Michael Victoroff, MD
Location: Salons 3, 4, 6
Every organization must have a policy and procedures for addressing four specific challenges related to workplace misbehavior: 1) true reports; 2) false reports; 3) fragile reporters; and 4) a potentially hostile work environment. Harassment, sexual misconduct, inappropriate humor, discrimination, impairment, retaliation, extortion, stalking relationship violence and other destructive activities are universal risks for humans in groups.
Organizational responses need to include internal investigatory, adjudication and disciplinary actions, protection and support of complainants, prohibition against retaliation, referral to law enforcement, protecting the rights and recourses of accused, etc. There are questions of mitigation, apology, reconciliation, corrective action and sanctions. These are not simple matters.
This program offers suggestions for policies, professional education, self-awareness and cultural engineering, and discusses barriers to change.
Differentiate “unprofessional conduct” from “professional misconduct”
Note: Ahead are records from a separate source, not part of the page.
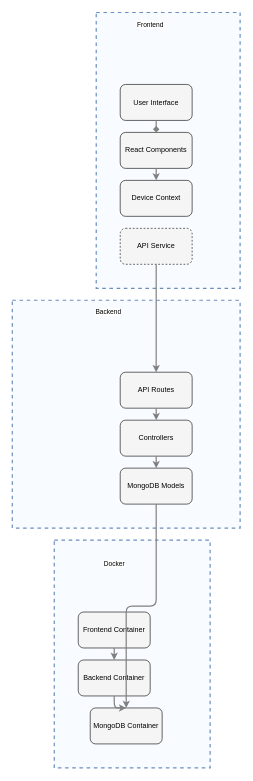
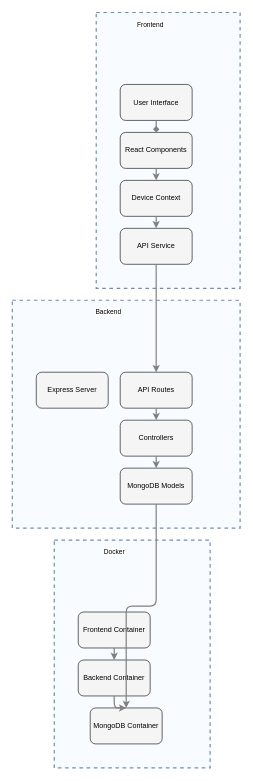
  <mxCell id="0" />
  <mxCell id="1" parent="0" />
  <mxCell id="2" value="" style="html=1;whiteSpace=wrap;container=1;fillColor=#dae8fc;strokeColor=#6c8ebf;dashed=1;fillOpacity=20;strokeWidth=2;containerType=none;recursiveResize=0;movable=1;resizable=1;autosize=0;dropTarget=0" vertex="1" parent="1"><mxGeometry x="90" y="900" width="260" height="380" as="geometry" /></mxCell>
- <mxCell id="3" value="Docker" style="edgeLabel;html=1;align=center;verticalAlign=middle;resizable=0;labelBackgroundColor=white;spacing=5" vertex="1" parent="1"><mxGeometry x="98" y="928" width="184" height="24" as="geometry" /></mxCell>
+ <mxCell id="3" value="Docker" style="edgeLabel;html=1;align=center;verticalAlign=middle;resizable=0;labelBackgroundColor=white;spacing=5" vertex="1" parent="1"><mxGeometry x="98" y="908" width="184" height="24" as="geometry" /></mxCell>
  <mxCell id="4" value="" style="html=1;whiteSpace=wrap;container=1;fillColor=#dae8fc;strokeColor=#6c8ebf;dashed=1;fillOpacity=20;strokeWidth=2;containerType=none;recursiveResize=0;movable=1;resizable=1;autosize=0;dropTarget=0" vertex="1" parent="1"><mxGeometry x="20" y="500" width="380" height="380" as="geometry" /></mxCell>
  <mxCell id="5" value="Backend" style="edgeLabel;html=1;align=center;verticalAlign=middle;resizable=0;labelBackgroundColor=white;spacing=5" vertex="1" parent="1"><mxGeometry x="28" y="508" width="304" height="24" as="geometry" /></mxCell>
  <mxCell id="6" value="" style="html=1;whiteSpace=wrap;container=1;fillColor=#dae8fc;strokeColor=#6c8ebf;dashed=1;fillOpacity=20;strokeWidth=2;containerType=none;recursiveResize=0;movable=1;resizable=1;autosize=0;dropTarget=0" vertex="1" parent="1"><mxGeometry x="160" y="20" width="240" height="460" as="geometry" /></mxCell>
  <mxCell id="7" value="Frontend" style="edgeLabel;html=1;align=center;verticalAlign=middle;resizable=0;labelBackgroundColor=white;spacing=5" vertex="1" parent="1"><mxGeometry x="168" y="28" width="164" height="24" as="geometry" /></mxCell>
  <mxCell id="8" value="User Interface" style="rounded=1;whiteSpace=wrap;html=1;fillColor=#f5f5f5" vertex="1" parent="6"><mxGeometry x="40" y="120" width="120" height="60" as="geometry" /></mxCell>
  <mxCell id="9" value="React Components" style="rounded=1;whiteSpace=wrap;html=1;fillColor=#f5f5f5" vertex="1" parent="6"><mxGeometry x="40" y="200" width="120" height="60" as="geometry" /></mxCell>
- <mxCell id="10" value="API Service" style="rounded=1;whiteSpace=wrap;html=1;fillColor=#f5f5f5;dashed=1;" vertex="1" parent="6"><mxGeometry x="40" y="360" width="120" height="60" as="geometry" /></mxCell>
+ <mxCell id="10" value="API Service" style="rounded=1;whiteSpace=wrap;html=1;fillColor=#f5f5f5" vertex="1" parent="6"><mxGeometry x="40" y="360" width="120" height="60" as="geometry" /></mxCell>
  <mxCell id="11" value="Device Context" style="rounded=1;whiteSpace=wrap;html=1;fillColor=#f5f5f5" vertex="1" parent="6"><mxGeometry x="40" y="280" width="120" height="60" as="geometry" /></mxCell>
+ <mxCell id="12" value="Express Server" style="rounded=1;whiteSpace=wrap;html=1;fillColor=#f5f5f5" vertex="1" parent="4"><mxGeometry x="40" y="120" width="120" height="60" as="geometry" /></mxCell>
  <mxCell id="13" value="API Routes" style="rounded=1;whiteSpace=wrap;html=1;fillColor=#f5f5f5" vertex="1" parent="4"><mxGeometry x="180" y="120" width="120" height="60" as="geometry" /></mxCell>
  <mxCell id="14" value="Controllers" style="rounded=1;whiteSpace=wrap;html=1;fillColor=#f5f5f5" vertex="1" parent="4"><mxGeometry x="180" y="200" width="120" height="60" as="geometry" /></mxCell>
  <mxCell id="15" value="MongoDB Models" style="rounded=1;whiteSpace=wrap;html=1;fillColor=#f5f5f5" vertex="1" parent="4"><mxGeometry x="180" y="280" width="120" height="60" as="geometry" /></mxCell>
  <mxCell id="16" value="Frontend Container" style="rounded=1;whiteSpace=wrap;html=1;fillColor=#f5f5f5" vertex="1" parent="2"><mxGeometry x="40" y="120" width="120" height="60" as="geometry" /></mxCell>
  <mxCell id="17" value="Backend Container" style="rounded=1;whiteSpace=wrap;html=1;fillColor=#f5f5f5" vertex="1" parent="2"><mxGeometry x="40" y="200" width="120" height="60" as="geometry" /></mxCell>
  <mxCell id="18" value="MongoDB Container" style="rounded=1;whiteSpace=wrap;html=1;fillColor=#f5f5f5" vertex="1" parent="2"><mxGeometry x="60" y="280" width="120" height="60" as="geometry" /></mxCell>
  <mxCell id="19" style="edgeStyle=orthogonalEdgeStyle;rounded=1;orthogonalLoop=1;jettySize=auto;html=1;strokeColor=#808080;strokeWidth=2;jumpStyle=arc;jumpSize=10;spacing=15;labelBackgroundColor=white;labelBorderColor=none;endArrow=diamond;" edge="1" parent="1" source="8" target="9"><mxGeometry relative="1" as="geometry" /></mxCell>
  <mxCell id="20" style="edgeStyle=orthogonalEdgeStyle;rounded=1;orthogonalLoop=1;jettySize=auto;html=1;strokeColor=#808080;strokeWidth=2;jumpStyle=arc;jumpSize=10;spacing=15;labelBackgroundColor=white;labelBorderColor=none" edge="1" parent="1" source="9" target="11"><mxGeometry relative="1" as="geometry" /></mxCell>
+ <mxCell id="21" style="edgeStyle=orthogonalEdgeStyle;rounded=1;orthogonalLoop=1;jettySize=auto;html=1;strokeColor=#808080;strokeWidth=2;jumpStyle=arc;jumpSize=10;spacing=15;labelBackgroundColor=white;labelBorderColor=none" edge="1" parent="1" source="11" target="10"><mxGeometry relative="1" as="geometry" /></mxCell>
  <mxCell id="22" style="edgeStyle=orthogonalEdgeStyle;rounded=1;orthogonalLoop=1;jettySize=auto;html=1;strokeColor=#808080;strokeWidth=2;jumpStyle=arc;jumpSize=10;spacing=15;labelBackgroundColor=white;labelBorderColor=none" edge="1" parent="1" source="10" target="13"><mxGeometry relative="1" as="geometry" /></mxCell>
  <mxCell id="23" style="edgeStyle=orthogonalEdgeStyle;rounded=1;orthogonalLoop=1;jettySize=auto;html=1;strokeColor=#808080;strokeWidth=2;jumpStyle=arc;jumpSize=10;spacing=15;labelBackgroundColor=white;labelBorderColor=none" edge="1" parent="1" source="13" target="14"><mxGeometry relative="1" as="geometry" /></mxCell>
  <mxCell id="24" style="edgeStyle=orthogonalEdgeStyle;rounded=1;orthogonalLoop=1;jettySize=auto;html=1;strokeColor=#808080;strokeWidth=2;jumpStyle=arc;jumpSize=10;spacing=15;labelBackgroundColor=white;labelBorderColor=none" edge="1" parent="1" source="14" target="15"><mxGeometry relative="1" as="geometry" /></mxCell>
  <mxCell id="25" style="edgeStyle=orthogonalEdgeStyle;rounded=1;orthogonalLoop=1;jettySize=auto;html=1;strokeColor=#808080;strokeWidth=2;jumpStyle=arc;jumpSize=10;spacing=15;labelBackgroundColor=white;labelBorderColor=none" edge="1" parent="1" source="15" target="18"><mxGeometry relative="1" as="geometry" /></mxCell>
  <mxCell id="26" style="edgeStyle=orthogonalEdgeStyle;rounded=1;orthogonalLoop=1;jettySize=auto;html=1;strokeColor=#808080;strokeWidth=2;jumpStyle=arc;jumpSize=10;spacing=15;labelBackgroundColor=white;labelBorderColor=none" edge="1" parent="1" source="16" target="17"><mxGeometry relative="1" as="geometry" /></mxCell>
  <mxCell id="27" style="edgeStyle=orthogonalEdgeStyle;rounded=1;orthogonalLoop=1;jettySize=auto;html=1;strokeColor=#808080;strokeWidth=2;jumpStyle=arc;jumpSize=10;spacing=15;labelBackgroundColor=white;labelBorderColor=none" edge="1" parent="1" source="17" target="18"><mxGeometry relative="1" as="geometry" /></mxCell>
Describe a spectrum of behaviors that might be professional misconduct
Review risk factors that may contribute to professional misconduct
Outline strategies to minimize allegations of professional misconduct
Dr. Victoroff is the Risk Management Consultant for Health Information Technology at COPIC. He was in the first group of physicians to become board certified in Clinical Informatics; he is also board certified in Family Medicine and completed a fellowship in bioethics. He is a Clinical Professor in the Department of Family Medicine at the University of Colorado School of Medicine and adjunct faculty at the University of Denver Graduate School. He was named “Colorado Family Physician of the Year” 1996. He practiced family medicine and obstetrics for 19 years; he has been a Medical Director for Aetna, a private investigator, an EHR developer, and served on the ethics committee of the AAFP. His publications include numerous articles and book chapters on bioethics, medical computing, managed care, medical errors and patient safety. He is a graduate of St. John’s College (Annapolis), Baylor College of Medicine (Houston) and did his residency in Family Medicine at the University of Rochester.